I've been reading this book which says that

The database assumes that Indexed_Col IS NOT NULL covers too large a range to be useful, so the database will not drive to an index from this condition.

I recognize that the book is more than 10 years old, but it has already proven quite useful–Using instructions gleaned from its pages, I've sped a query up by a factor of ten.

Further, in running EXPLAIN ANALYZE on a SELECT query, I've found that none of my indexes are being used, even when by all rights, they ought to be.

Thus, my question is:

Supposing there is a table which has a column, whose column definition includes "NOT NULL", and that an index exists which covers this column, would this index be used in a query of that table where the columns is part of the query?

Like:

CREATE TABLE my_table(
a varchar NOT NULL
);

CREATE INDEX ix_my_table ON my_table(a);

SELECT a from my_table;

Best Answer

PostgreSQL certainly can use an index for IS NOT NULL. I don't see any query planner assumptions about that condition, either.

If the null fraction for the column (pg_statistic.stanullfrac) is low enough to suggest that the index is usefully selective for the query, PostgreSQL will use an index.

I can't figure out what you're trying to say with:

If this is correct, is my understanding that an index on a column defined as "NOT NULL" not be used in a query which uses that column?

Certainly an index won't get used for an IS NOT NULL condition on a NOT NULL column.
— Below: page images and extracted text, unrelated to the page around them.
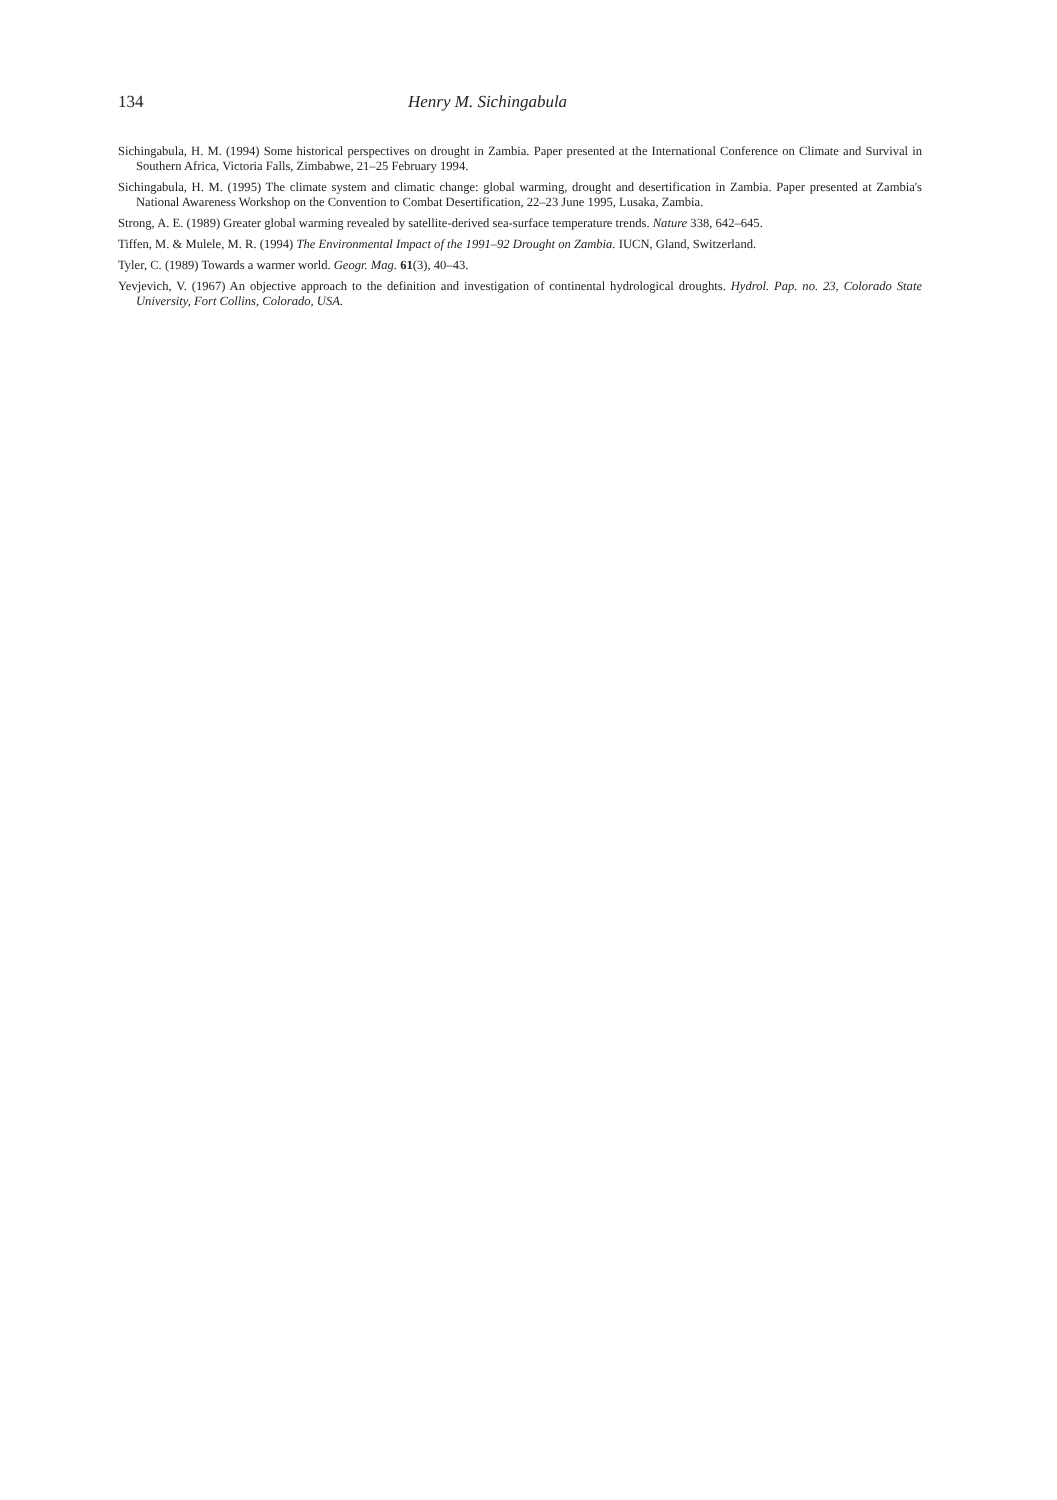134 Henry M. Sichingabula
Sichingabula, H. M. (1994) Some historical perspectives on drought in Zambia. Paper presented at the International Conference on Climate and Survival in Southern Africa, Victoria Falls, Zimbabwe, 21–25 February 1994.
Sichingabula, H. M. (1995) The climate system and climatic change: global warming, drought and desertification in Zambia. Paper presented at Zambia's National Awareness Workshop on the Convention to Combat Desertification, 22–23 June 1995, Lusaka, Zambia.
Strong, A. E. (1989) Greater global warming revealed by satellite-derived sea-surface temperature trends. Nature 338, 642–645.
Tiffen, M. & Mulele, M. R. (1994) The Environmental Impact of the 1991–92 Drought on Zambia. IUCN, Gland, Switzerland.
Tyler, C. (1989) Towards a warmer world. Geogr. Mag. 61(3), 40–43.
Yevjevich, V. (1967) An objective approach to the definition and investigation of continental hydrological droughts. Hydrol. Pap. no. 23, Colorado State University, Fort Collins, Colorado, USA.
It'd always match 100% of rows, so a seqscan will almost always be much faster.

PostgreSQL won't use an index if the index doesn't filter out a large proportion of rows for a query. The only likely exception is when you're asking for a set of columns covered by a single index, in an order matching that of the index. PostgreSQL might do an index-only scan then. E.g. if there's an index on t(a, b, c) and you:

select a, b FROM t ORDER BY a, b, c;

PostgreSQL might use your index, even though no rows are filtered out, because it only has to read the index and can skip reading the heap, avoid doing a sort, etc.